The No Child Left Behind Act needs a moral overhaul because it is leaving behind more children than its saving, especially poor children and children of color, according to the National Council of Churches education committee.
Citing a moral imperative, the education committee states that children need to be educated and treated with more humanity. Under the current No Child Left Behind Act, children are viewed as products to be tested and managed, according to a public statement released by the NCC.
Christian faith demands, as a matter of justice and compassion, that we be concerned about our public schools, stated the NCC Committee for Public Education, which enumerated 10 moral concerns that should be taken into account when implementing the NCLB law.
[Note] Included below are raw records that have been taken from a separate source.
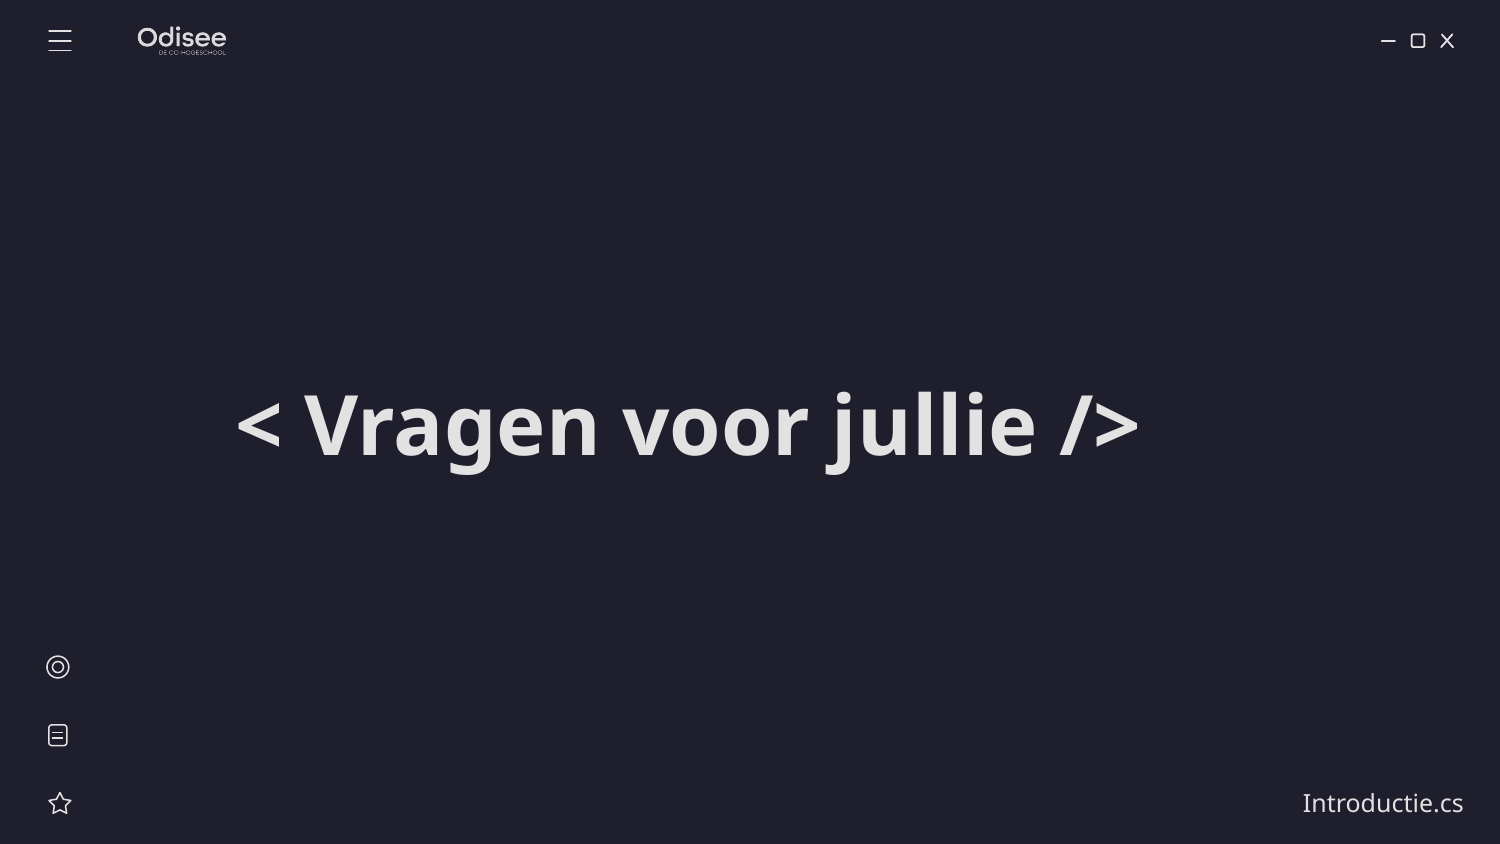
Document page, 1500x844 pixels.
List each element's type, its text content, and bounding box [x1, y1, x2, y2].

title < Vragen voor jullie /> [220, 203, 1275, 640]
footer Introductie.cs [1129, 780, 1480, 826]
picture [118, 7, 246, 74]
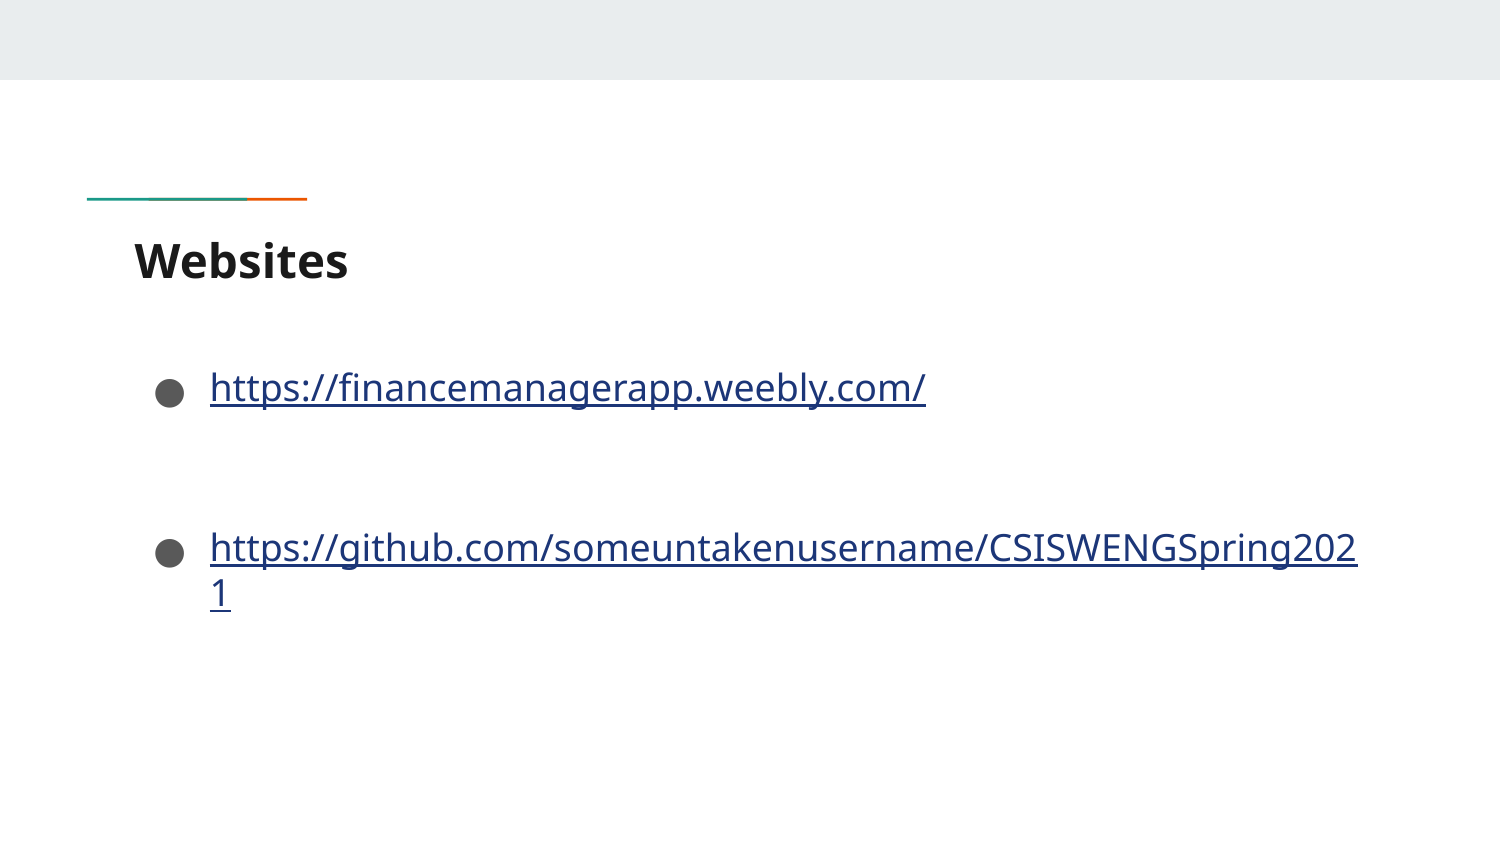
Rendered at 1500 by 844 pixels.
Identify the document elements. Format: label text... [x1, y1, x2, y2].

list https://financemanagerapp.weebly.com/ https://github.com/someuntakenusername/CSISWENGSpring2021 [119, 341, 1381, 712]
title Websites [119, 216, 1381, 305]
The No Child Left Behind Act, which was passed in 2001 has been criticized by some educators who note with frustration that although their schools may be improving, they still fall short of the laws standards, which reward good performance on tests.
The NCC comments on the state of education under the NCLB law come following a shift in strategy for the U.S. Education Department. In November, Education Secretary Margaret Spellings said that as many as 10 states will be allowed to begin employing "growth models," if they wish. The new method would credit adequate yearly progress, even if test scores do not meet the state standards.
"A growth model is not a way around accountability standards," Spellings said, according to the Washington Post.
She said that students would continue to be tested in reading and mathematics from grades 3 to 8, with reports in high school recording statistics on racial and ethnic minorities. The laws goals remain. They are to close achievement gaps and make sure that all students reach proficiency by 2014
In response to the difficulties being encountered with the new law, the NCC issued ten moral concerns about the way it is being implemented and its effects on students, teachers, schools and their communities.
In addition, the NCC education committee faults Congress for allocating fewer funds every year than the law authorized since it was passed.
The NCC criticizes the business-management assumptions it says the NCLB law makes. It states that the law approaches education looking to improve student productivity instead of providing resources and support for the individuals who will shape childrens lives.
The NCC also faults the law because it clashes with the organizations view that public schools cannot be improved by focusing only on the schools.
Overall, the law's emphasis needs to shift from applying sanctions for failing to raise test scores to holding states and localities accountable for making the systemic changes that improve student achievement."
Members in the NCCs Committee for Public Education and Literacy represent various denominations. Among them are: the Christian Church, Disciples of Christ; the Christian Methodist Episcopal Church; the Episcopal Church; the Evangelical Lutheran Church in America; the Presbyterian Church (USA); the Progressive National Baptist Convention; the United Church of Christ; and the United Methodist Women.